3 questions à Laura Pagès, chargée de mission ressources et innovation numériques au grand équipement documentaire (Ged) du Campus Condorcet. Elle est également l'auteure d'un mémoire "Vers des bibliothèques de lecture publique sans livres imprimés ?" (Enssib, 2016).
En 2013, est apparue aux Etats-Unis la première bibliothèque municipale sans livres imprimés. Où en sommes-nous aujourd'hui ?
Alors qu’il trouve ses origines au sein des bibliothèques universitaires, le mouvement des bibliothèques sans livres imprimés ne s’est pas beaucoup étendu en matière de lecture publique. Depuis la création de la Bexar BiblioTech en 2013 au Texas, le comté de Bexar a ouvert une deuxième antenne en juillet 2015, la Dr. Romo BiblioTech, et projette d’ouvrir un troisième site d’ici quelques années. Il s’agit du premier et du seul réseau de bibliothèques de lecture publique sans livres imprimés au monde. Les villes de Houston au Texas et d’Omaha dans le Nebraska envisageraient également de construire de telles bibliothèques. À l’exception de la mise en place à titre expérimental et temporaire du Labo-Cité en 2014 lors de la fermeture pour rénovation de la bibliothèque de la Cité à Genève, aucune bibliothèque de ce type n’a encore vu le jour en Europe.
Quelles sont les conséquences de ce mouvement pour les bibliothécaires ?
Le métier de bibliothécaire évolue profondément dans le cas d'une bibliothèque sans livres imprimés. Si l’accueil physique des usagers reste fondamental, le travail au quotidien implique une meilleure complémentarité entre les espaces physiques et virtuels. Comme ils ne sont plus accaparés par le catalogage ou le rangement des collections imprimées, les bibliothécaires peuvent dédier la majeure partie de leur temps de travail au service des usagers pour mieux répondre à leurs questions. Enfin, la médiation documentaire numérique représente une partie intégrante du projet, l’objectif étant de rendre les lecteurs suffisamment autonomes et indépendants en matière numérique pour qu’ils deviennent des acteurs à part entière de la bibliothèque et de ses collections numériques.
Quel est le scénario d'évolution le plus probable : bibliothèque totalement numérique ou bibliothèque hybride ?

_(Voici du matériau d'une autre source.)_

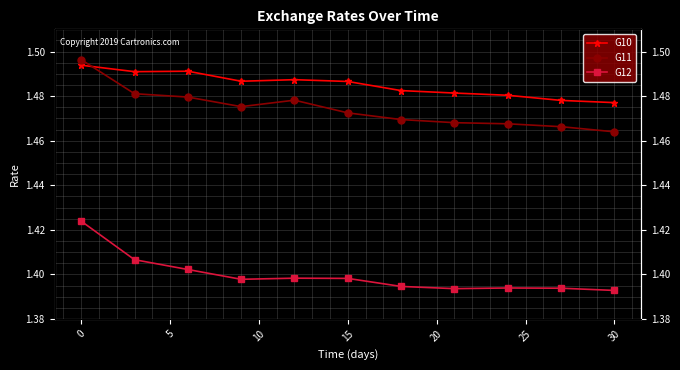

Count the G12 values in the range 1 to 2.

11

Si les bibliothèques municipales françaises conservent d’importantes collections papier, avec en moyenne 30,4 livres imprimés par mètre carré, on assiste à la multiplication d’établissements hybrides au sein desquels les bibliothécaires ne réfléchissent plus en termes de format ou de support, mais en termes de contenu. En démultipliant les possibilités d’usages, ces bibliothèques constituent un scénario d’évolution très crédible. À l’inverse, le modèle des bibliothèques totalement numériques semble être prématuré au regard des freins financiers, juridiques et techniques qui persistent : offre insuffisante et onéreuse, problèmes d’accès et de droits, manque de formation des agents. J’ai pu observer au cours de mes recherches certaines réserves de la part de nombreux bibliothécaires français à l’égard de ce nouveau type de bibliothèque. Il est nécessaire d’avoir plus de recul sur les quelques expériences de bibliothèques sans livres imprimés qui ont déjà été menées dans le monde avant d’étendre ce modèle en France.